We don’t talk. Down the long silent corridor, the padding of our feet on the carpet like muffled heartbeats. Down the stairs, through the cold draught that fidgets in the stairwell, to the locker room: coats on, satchels on shoulders, locker doors closing. Back upstairs, the smiles and the nods and the few words with Bernadette at reception stuffing tissue packets and throat lozenges into her bag, ready to go home. And outside, to the wide sharp blast of city-smell and cold.

The great courtyard, the floodlights, the civil servants scurrying home. It all looks strange: small stark paper things, far away. A big solve does that to you, leaves the world scoured dawn-white, sand-white, empty except for the solve smooth and heavy as a deep-dived rock in your hand.

Only it’s more than that, this time. The cobblestones feel wrong under my feet, thin skins of stone over bottomless fog. The squad I’ve spent the last two years hating, the mob of sniggering fucktards backstabbing the solo warrior while she gallantly fought her doomed battle: that’s gone, peeled away like a smeared film that was stuck down hard over the real thing. The squad I would’ve chopped off an arm to join, the shining line of ass-kicking superheroes, that went a long time ago. What’s left underneath is smaller than either of those, quieter and more complicated, done in finer detail. Roche, begging for a punch in the gob, which is high on my to-do list. The lads, each of them deep in his own mix of dodgy alibis and messy fibre evidence and the baby’s chickenpox, occasionally glancing up to roll their eyes at Roche’s bullshit or mine. The gaffer – it occurs to me that just maybe the gaffer throws the odd domestic our way, not because they piss me off, but because they have a good clearance rate and he wants our stats solid; or maybe, even simpler, because he knows we’ll work the hell out of them. All of them, and Steve. And me.

We stand in the courtyard, hands in our pockets, shoulders up against the cold. We’re not sure where to go from here; there’s no rule book, no ritual, to tell us what comes after a day like this one. Above us the Murder windows are lit and alert, ready for whatever tonight’s got in store. Somewhere up there O’Kelly and McCann are in an interview room, heads bent close, talking low and steady. Breslin is alone in the observation room, watching through the slow swell and ebb of his breath on the glass, not moving.
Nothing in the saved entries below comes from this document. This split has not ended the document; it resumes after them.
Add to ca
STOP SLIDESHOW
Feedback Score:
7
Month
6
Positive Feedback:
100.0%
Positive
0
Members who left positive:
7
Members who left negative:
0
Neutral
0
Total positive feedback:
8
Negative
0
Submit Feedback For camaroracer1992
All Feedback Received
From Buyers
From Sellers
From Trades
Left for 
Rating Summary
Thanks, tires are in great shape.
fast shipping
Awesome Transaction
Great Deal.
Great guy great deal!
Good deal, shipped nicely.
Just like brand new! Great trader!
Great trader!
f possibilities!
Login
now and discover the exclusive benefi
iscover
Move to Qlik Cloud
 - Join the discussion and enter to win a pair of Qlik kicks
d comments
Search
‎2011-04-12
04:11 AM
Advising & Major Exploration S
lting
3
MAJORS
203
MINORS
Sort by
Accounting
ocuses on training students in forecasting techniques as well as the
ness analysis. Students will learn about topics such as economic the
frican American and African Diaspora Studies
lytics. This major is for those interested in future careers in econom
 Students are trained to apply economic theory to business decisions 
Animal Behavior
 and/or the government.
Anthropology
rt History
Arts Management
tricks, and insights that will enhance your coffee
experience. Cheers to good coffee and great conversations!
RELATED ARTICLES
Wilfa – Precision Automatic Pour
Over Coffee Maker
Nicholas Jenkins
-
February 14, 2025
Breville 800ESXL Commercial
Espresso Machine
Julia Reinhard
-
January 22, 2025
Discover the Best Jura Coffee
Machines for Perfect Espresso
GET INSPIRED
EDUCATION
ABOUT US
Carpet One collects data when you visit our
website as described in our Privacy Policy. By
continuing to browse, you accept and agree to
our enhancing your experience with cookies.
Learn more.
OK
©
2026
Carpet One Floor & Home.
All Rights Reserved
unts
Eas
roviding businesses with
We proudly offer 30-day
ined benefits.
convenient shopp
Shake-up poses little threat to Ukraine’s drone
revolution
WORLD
Steve says, ‘He was looking after us.’

He means the gaffer, sending us home. ‘I know,’ I say. It’ll be O’Kelly’s name on McCann’s statement sheet, O’Kelly’s name on the book of evidence that goes to the prosecutor. When we walk into the squad room tomorrow, we won’t be hissed out of it. Breslin will hate our guts, as long as he lives. The rest of them will watch O’Kelly, walking out of the building shoulder to shoulder with McCann to take him to booking, and understand.

Steve catches a sudden deep breath, blows it out again. ‘God,’ he says, and there’s a shake in his voice that he doesn’t bother trying to hide. ‘What a day.’

‘Look on the bright side. We’re never gonna have a worse week than this one.’

That pulls a helpless bark of laughter out of him. ‘You never know. We could get lucky: the Commissioner could get coked up and strangle a hooker.’

‘Fuck that. Someone else can work it. Just Quigley’s speed.’

Steve laughs again, but it’s gone fast. ‘The reason we didn’t see it from the start,’ he says, ‘is because we were thinking like cops. Both of us.’

He leaves it hanging there, like a question. He knows. Here I was so sure I was some secret-agent-level closed book, keeping my big plan all to myself. I watch our breath spread and fade on the air.